Stored entries
- - - - -

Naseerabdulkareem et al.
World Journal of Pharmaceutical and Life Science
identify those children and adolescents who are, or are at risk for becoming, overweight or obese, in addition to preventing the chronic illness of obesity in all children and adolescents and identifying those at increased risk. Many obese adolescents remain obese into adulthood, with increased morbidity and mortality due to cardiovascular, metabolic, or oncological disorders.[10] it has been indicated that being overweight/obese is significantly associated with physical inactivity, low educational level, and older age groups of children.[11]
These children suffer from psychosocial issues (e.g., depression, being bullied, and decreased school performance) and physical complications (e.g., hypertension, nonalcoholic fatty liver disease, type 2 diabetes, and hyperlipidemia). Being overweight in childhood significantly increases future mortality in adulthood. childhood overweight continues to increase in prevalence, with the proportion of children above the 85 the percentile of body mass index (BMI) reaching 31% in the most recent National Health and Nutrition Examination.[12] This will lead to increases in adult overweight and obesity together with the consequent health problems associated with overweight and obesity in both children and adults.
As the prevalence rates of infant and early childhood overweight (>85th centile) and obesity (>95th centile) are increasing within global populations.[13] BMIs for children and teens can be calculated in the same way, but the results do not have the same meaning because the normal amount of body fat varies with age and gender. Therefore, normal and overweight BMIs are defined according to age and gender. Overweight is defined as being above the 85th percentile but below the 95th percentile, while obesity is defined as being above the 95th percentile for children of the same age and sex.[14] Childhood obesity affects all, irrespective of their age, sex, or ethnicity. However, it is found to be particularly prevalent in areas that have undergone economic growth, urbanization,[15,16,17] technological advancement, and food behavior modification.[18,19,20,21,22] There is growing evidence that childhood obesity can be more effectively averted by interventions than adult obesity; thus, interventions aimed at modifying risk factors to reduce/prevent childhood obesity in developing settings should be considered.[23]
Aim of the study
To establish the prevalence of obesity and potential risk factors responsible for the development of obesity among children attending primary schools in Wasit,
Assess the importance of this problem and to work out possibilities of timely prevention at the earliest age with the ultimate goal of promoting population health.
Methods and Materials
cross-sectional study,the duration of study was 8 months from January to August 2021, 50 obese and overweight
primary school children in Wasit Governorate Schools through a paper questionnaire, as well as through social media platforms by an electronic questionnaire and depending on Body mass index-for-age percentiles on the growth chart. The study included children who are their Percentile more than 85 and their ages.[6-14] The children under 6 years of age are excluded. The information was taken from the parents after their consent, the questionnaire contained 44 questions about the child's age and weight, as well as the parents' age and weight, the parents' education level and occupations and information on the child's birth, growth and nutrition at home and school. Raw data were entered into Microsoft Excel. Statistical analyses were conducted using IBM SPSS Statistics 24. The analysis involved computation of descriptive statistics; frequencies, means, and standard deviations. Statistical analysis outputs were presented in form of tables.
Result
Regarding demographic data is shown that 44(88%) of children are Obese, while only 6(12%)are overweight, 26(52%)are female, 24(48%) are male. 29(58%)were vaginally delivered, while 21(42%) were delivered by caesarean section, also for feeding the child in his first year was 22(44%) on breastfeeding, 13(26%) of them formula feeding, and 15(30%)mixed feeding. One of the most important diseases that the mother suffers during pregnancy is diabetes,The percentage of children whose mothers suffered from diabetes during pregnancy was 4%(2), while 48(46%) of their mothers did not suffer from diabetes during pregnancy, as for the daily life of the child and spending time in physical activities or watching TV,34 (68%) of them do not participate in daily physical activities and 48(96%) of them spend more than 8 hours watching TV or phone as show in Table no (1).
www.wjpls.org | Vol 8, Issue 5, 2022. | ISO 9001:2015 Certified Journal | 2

- - - - -

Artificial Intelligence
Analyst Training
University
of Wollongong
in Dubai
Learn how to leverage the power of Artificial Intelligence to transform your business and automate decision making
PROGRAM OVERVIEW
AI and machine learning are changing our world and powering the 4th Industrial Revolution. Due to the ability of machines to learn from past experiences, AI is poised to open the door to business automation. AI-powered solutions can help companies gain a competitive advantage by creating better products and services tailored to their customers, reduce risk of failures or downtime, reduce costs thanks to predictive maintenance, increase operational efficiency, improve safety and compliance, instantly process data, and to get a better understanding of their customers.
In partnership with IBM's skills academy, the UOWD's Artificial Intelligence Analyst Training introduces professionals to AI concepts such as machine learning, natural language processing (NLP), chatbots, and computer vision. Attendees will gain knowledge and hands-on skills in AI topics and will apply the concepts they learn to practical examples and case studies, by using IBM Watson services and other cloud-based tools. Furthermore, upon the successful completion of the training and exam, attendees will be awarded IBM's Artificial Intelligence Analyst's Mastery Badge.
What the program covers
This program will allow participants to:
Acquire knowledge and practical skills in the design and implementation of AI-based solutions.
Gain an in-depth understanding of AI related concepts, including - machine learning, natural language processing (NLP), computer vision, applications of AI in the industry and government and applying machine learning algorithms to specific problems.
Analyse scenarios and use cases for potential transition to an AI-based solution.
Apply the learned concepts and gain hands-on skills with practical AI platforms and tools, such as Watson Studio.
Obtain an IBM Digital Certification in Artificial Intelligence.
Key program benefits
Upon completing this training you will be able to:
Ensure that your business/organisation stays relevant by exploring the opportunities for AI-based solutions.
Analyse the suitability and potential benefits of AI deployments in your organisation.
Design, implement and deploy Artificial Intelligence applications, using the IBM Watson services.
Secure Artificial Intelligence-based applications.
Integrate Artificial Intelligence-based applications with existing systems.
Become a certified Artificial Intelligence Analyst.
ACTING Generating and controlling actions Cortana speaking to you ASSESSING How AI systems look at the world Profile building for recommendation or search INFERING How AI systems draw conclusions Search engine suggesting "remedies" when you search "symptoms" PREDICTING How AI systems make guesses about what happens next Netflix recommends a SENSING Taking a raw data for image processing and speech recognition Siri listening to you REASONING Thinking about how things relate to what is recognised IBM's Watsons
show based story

- - - - -

> **Assignment**
From the records above, quote only the lines running from the line with "ACTING Generating and" to the line with "show based story", both lines included.

> **Result below**
ACTING Generating and controlling actions Cortana speaking to you ASSESSING How AI systems look at the world Profile building for recommendation or search INFERING How AI systems draw conclusions Search engine suggesting "remedies" when you search "symptoms" PREDICTING How AI systems make guesses about what happens next Netflix recommends a SENSING Taking a raw data for image processing and speech recognition Siri listening to you REASONING Thinking about how things relate to what is recognised IBM's Watsons
show based story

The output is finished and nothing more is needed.